Cruz erläuterte die Strategie für eine spätere Ausweitung: „Wie haben wir das diesmal geschafft? Weil wir das Geld an die Babys gegeben haben, und so haben sich die alten Leute nicht aufgeregt. Aber weißt du was? Babys wachsen auf.“ Er skizzierte einen Vorschlag für die kommenden Jahre: „In fünf oder zehn Jahren werden wir in der Lage sein, zu Eltern zu gehen und zu sagen: ‚Hey, wisst ihr, dass das Trump-Konto, das euer Kind hat? Wärt ihr nicht gern in der Lage, einen Teil eurer Steuerzahlungen, den ihr ohnehin schon zahlt, behalten zu können und ihn nicht an Uncle Sam zu schicken, sondern ein Trump-Konto zu haben – genau wie euer Kind?‘“
Nancy Altman, Mitgründerin von Social Security Works, einer Interessenorganisation, die vor Privatisierungsstrategien gewarnt hat, bezeichnete Cruz’ Aussagen als „ein bisschen überraschend und erfrischend“, weil die Strategie offen benannt worden sei. Die Gruppe habe seit langem gewarnt, dass die Konten einen Schritt hin zur Privatisierung der Sozialversicherung darstellten.
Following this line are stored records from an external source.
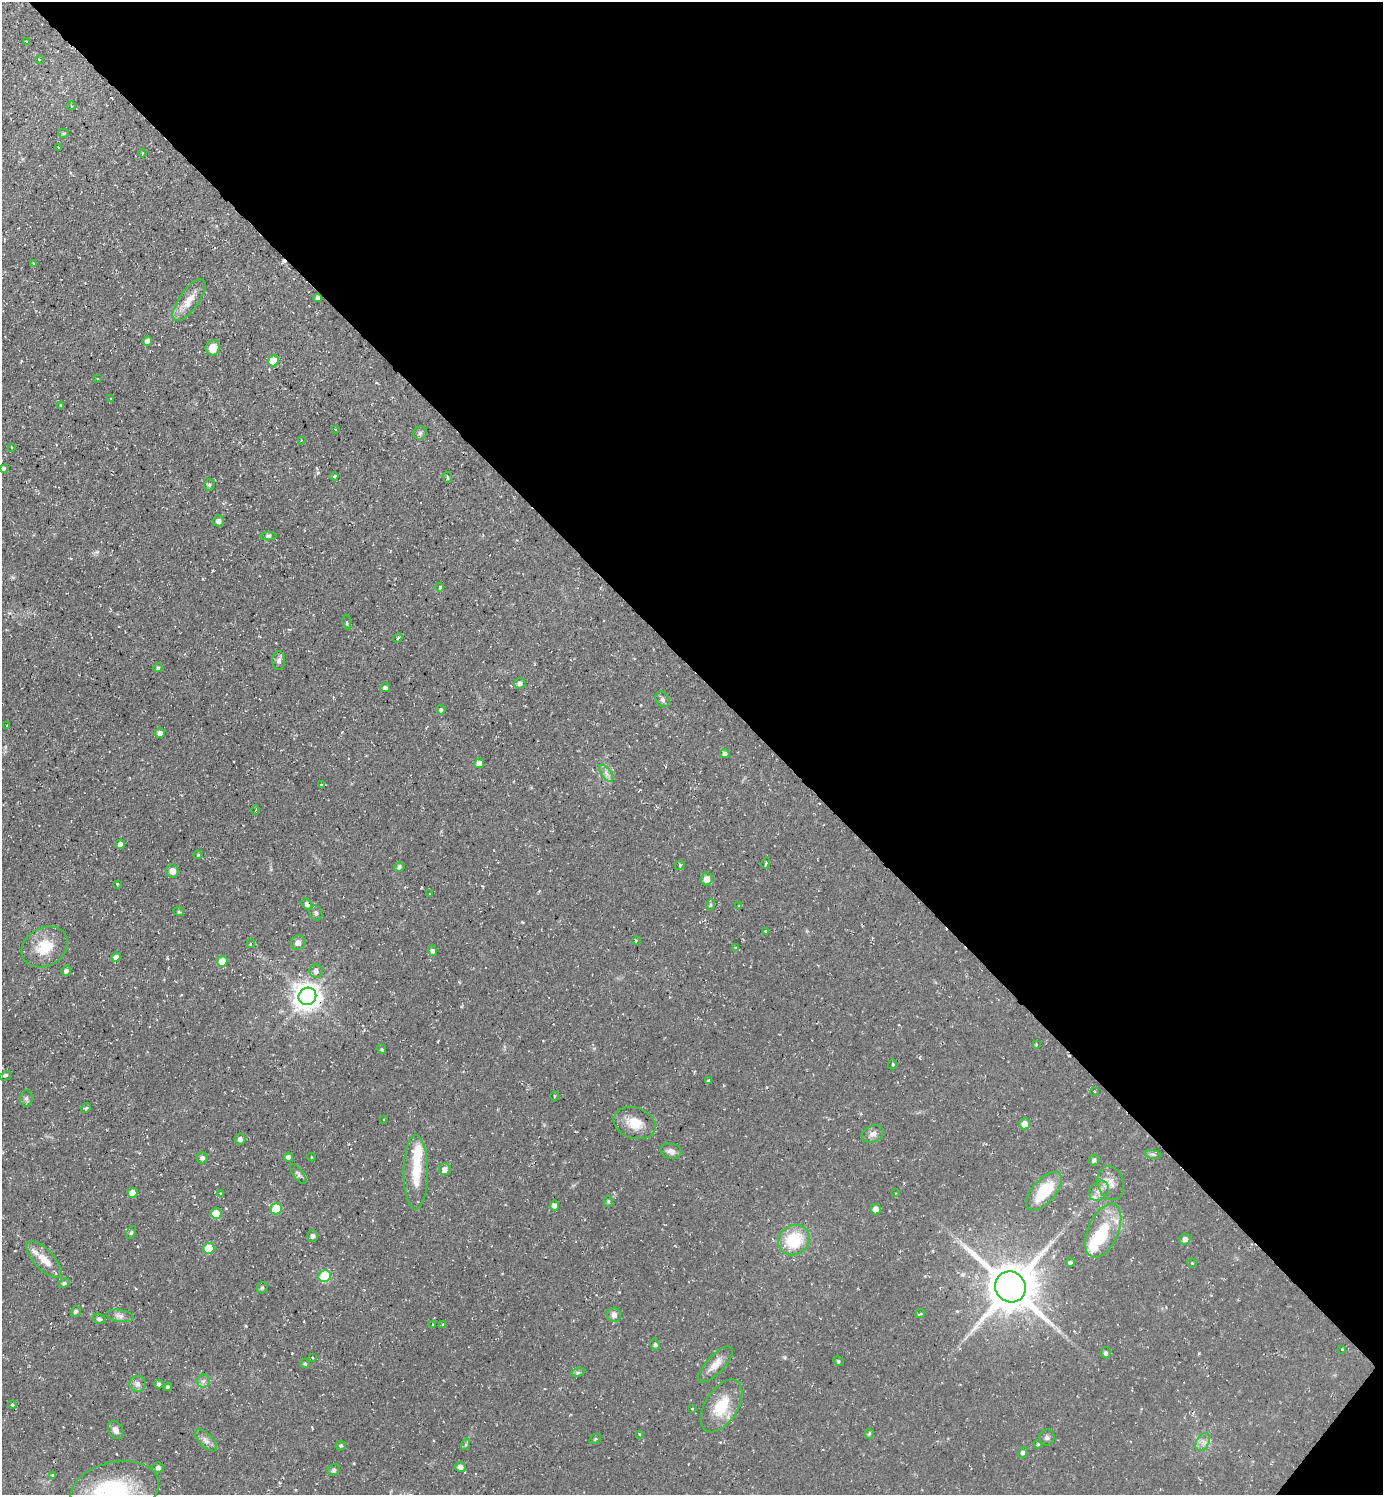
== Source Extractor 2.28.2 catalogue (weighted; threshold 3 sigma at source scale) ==
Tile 8 of 4 x 4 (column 4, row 2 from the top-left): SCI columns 4297-5677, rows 2987-4479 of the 5974 x 5972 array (HDU 1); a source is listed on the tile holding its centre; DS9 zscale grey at full resolution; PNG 1385 x 1497 px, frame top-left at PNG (2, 2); each listed source drawn as its Kron ellipse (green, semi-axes under 4 px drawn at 4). Shown black and unused: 45% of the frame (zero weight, under 2 of 3 exposures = <1% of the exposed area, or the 3 px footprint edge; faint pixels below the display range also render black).
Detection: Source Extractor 2.28.2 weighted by HDU 2 'WHT'; one run over the whole footprint, this tile lists its part. Background 0.0531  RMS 0.0061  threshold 0.0274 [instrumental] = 3 sigma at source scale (4.5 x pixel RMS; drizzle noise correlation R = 1.50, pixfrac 1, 0.05/0.05 arcsec/px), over >= 5 px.
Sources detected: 167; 2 inside a brighter object's white glare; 9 cosmic-ray / hot-pixel residue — neither listed nor drawn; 4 inside a brighter listed object's ellipse — not listed separately; the other 152 listed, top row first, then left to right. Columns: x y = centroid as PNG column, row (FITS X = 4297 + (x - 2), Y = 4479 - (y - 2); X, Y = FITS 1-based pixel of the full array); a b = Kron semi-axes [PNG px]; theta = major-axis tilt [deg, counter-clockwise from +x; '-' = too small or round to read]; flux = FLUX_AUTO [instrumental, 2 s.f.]
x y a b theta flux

Das Weiße Haus hat wiederholt versprochen, nicht an der Sozialversicherung zu rühren. Der Sprecher des Weißen Hauses, Kush Desai, sagte gegenüber Axios: „Die Schönheit der Trump-Konten ist, dass sie der nächsten Generation von Amerikanern dabei helfen, Vermögen aufzubauen, steuerfrei, für jeden Zweck – für die Schule, eine Anzahlung auf ein neues Haus, Startkapital für ein neues Geschäft oder einfach, um früher mit dem Sparen fürs Rentenalter zu beginnen.“
Finanzminister Scott Bessent hatte die Konten zuvor als „in gewisser Weise eine Hintertür zur Privatisierung der Sozialversicherung“ beschrieben, zog die Bemerkung später jedoch zurück. Ein Sprecher des Finanzministeriums stellte in einer E-Mail an Axios klar: „Trump-Konten sind ein ergänzendes staatliches Programm, das in Verbindung mit der Sozialversicherung funktioniert, um die Ersparnisse und das Vermögen der Amerikaner zu verbreitern und zu erhöhen.“
Cruz trat auf dem Panel gemeinsam mit dem wirtschaftspolitischen Berater des Weißen Hauses, Kevin Hassett, und dem Investor Brad Gerstner auf, der ein Befürworter der Konten ist. Das Panel wurde moderiert von Michael Milken, dem Gründer der Milken-Konferenz. Gerstner bemerkte: „Für eine lange Zeit war die Sozialversicherung ein Dreh- und Angelpunkt der US-Politik.“
Laut einer Person, die mit privaten Gesprächen vertraut ist, wurde die Idee, dass Trump-Konten die Sozialversicherung ersetzen oder ergänzen könnten, hinter verschlossenen Türen mit Gesetzgebern diskutiert, auch wenn bis jetzt noch niemand dieses politisch sensible Thema öffentlich adressiert hatte.
Was sind Trump-Konten? Trump-Konten, die als „401(k)s für Babys“ vermarktet werden, sind neue Rentenkonten, die in diesem Jahr eingeführt wurden. Laut dem Weißen Haus ermöglichen sie es Amerikanern, Vermögen steuerfrei für verschiedene Zwecke aufzubauen, darunter Bildung, Hauskäufe, Unternehmenskapital oder Ersparnisse für den Ruhestand.
Welche langfristige Strategie hat Cruz beschrieben? Laut Cruz’ Aussagen umfasst die Strategie zunächst das Angebot von Konten an Kinder und dann die Nutzung ihres angesammelten Vermögens als Beispiel, um Eltern davon zu überzeugen, ähnliche Konten zu übernehmen, die finanziert werden, indem Lohnsteuern von der traditionellen Sozialversicherung abgelenkt werden.
Hat das Weiße Haus Privatisierungspläne bestätigt? Nein. Das Weiße Haus hat wiederholt versprochen, nicht an der Sozialversicherung zu rühren, und beschreibt Trump-Konten als ein „ergänzendes“ Programm, das neben der traditionellen Sozialversicherung arbeitet, nicht an deren Stelle tritt. Das Finanzministerium hat außerdem klargestellt, dass die Konten ein Zusatz- statt ein Ersetzungssystem sind.